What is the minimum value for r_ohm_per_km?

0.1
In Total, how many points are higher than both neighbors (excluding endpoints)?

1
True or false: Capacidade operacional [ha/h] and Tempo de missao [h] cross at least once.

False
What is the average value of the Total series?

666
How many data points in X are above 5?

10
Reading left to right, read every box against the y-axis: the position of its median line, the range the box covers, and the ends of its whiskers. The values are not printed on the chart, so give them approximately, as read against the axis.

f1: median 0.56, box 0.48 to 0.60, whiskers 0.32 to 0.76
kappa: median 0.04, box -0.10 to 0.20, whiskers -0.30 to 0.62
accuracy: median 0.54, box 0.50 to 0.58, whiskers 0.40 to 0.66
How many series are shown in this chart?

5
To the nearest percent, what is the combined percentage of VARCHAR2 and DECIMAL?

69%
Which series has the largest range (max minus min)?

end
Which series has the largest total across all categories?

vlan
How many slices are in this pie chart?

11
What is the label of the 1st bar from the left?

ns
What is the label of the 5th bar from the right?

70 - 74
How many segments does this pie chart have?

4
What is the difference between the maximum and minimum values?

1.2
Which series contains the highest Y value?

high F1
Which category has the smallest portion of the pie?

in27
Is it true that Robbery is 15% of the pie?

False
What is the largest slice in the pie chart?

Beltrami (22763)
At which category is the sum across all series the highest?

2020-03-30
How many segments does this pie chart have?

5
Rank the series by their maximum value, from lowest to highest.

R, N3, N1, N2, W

★ ★ ★ ★

== EXERCISE DESCRIPTION ==
Reproduce every line above verbatim, from the first to the last, without changing anything.

== FINAL ANSWER ==
What is the minimum value for r_ohm_per_km?

0.1
In Total, how many points are higher than both neighbors (excluding endpoints)?

1
True or false: Capacidade operacional [ha/h] and Tempo de missao [h] cross at least once.

False
What is the average value of the Total series?

666
How many data points in X are above 5?

10
Reading left to right, read every box against the y-axis: the position of its median line, the range the box covers, and the ends of its whiskers. The values are not printed on the chart, so give them approximately, as read against the axis.

f1: median 0.56, box 0.48 to 0.60, whiskers 0.32 to 0.76
kappa: median 0.04, box -0.10 to 0.20, whiskers -0.30 to 0.62
accuracy: median 0.54, box 0.50 to 0.58, whiskers 0.40 to 0.66
How many series are shown in this chart?

5
To the nearest percent, what is the combined percentage of VARCHAR2 and DECIMAL?

69%
Which series has the largest range (max minus min)?

end
Which series has the largest total across all categories?

vlan
How many slices are in this pie chart?

11
What is the label of the 1st bar from the left?

ns
What is the label of the 5th bar from the right?

70 - 74
How many segments does this pie chart have?

4
What is the difference between the maximum and minimum values?

1.2
Which series contains the highest Y value?

high F1
Which category has the smallest portion of the pie?

in27
Is it true that Robbery is 15% of the pie?

False
What is the largest slice in the pie chart?

Beltrami (22763)
At which category is the sum across all series the highest?

2020-03-30
How many segments does this pie chart have?

5
Rank the series by their maximum value, from lowest to highest.

R, N3, N1, N2, W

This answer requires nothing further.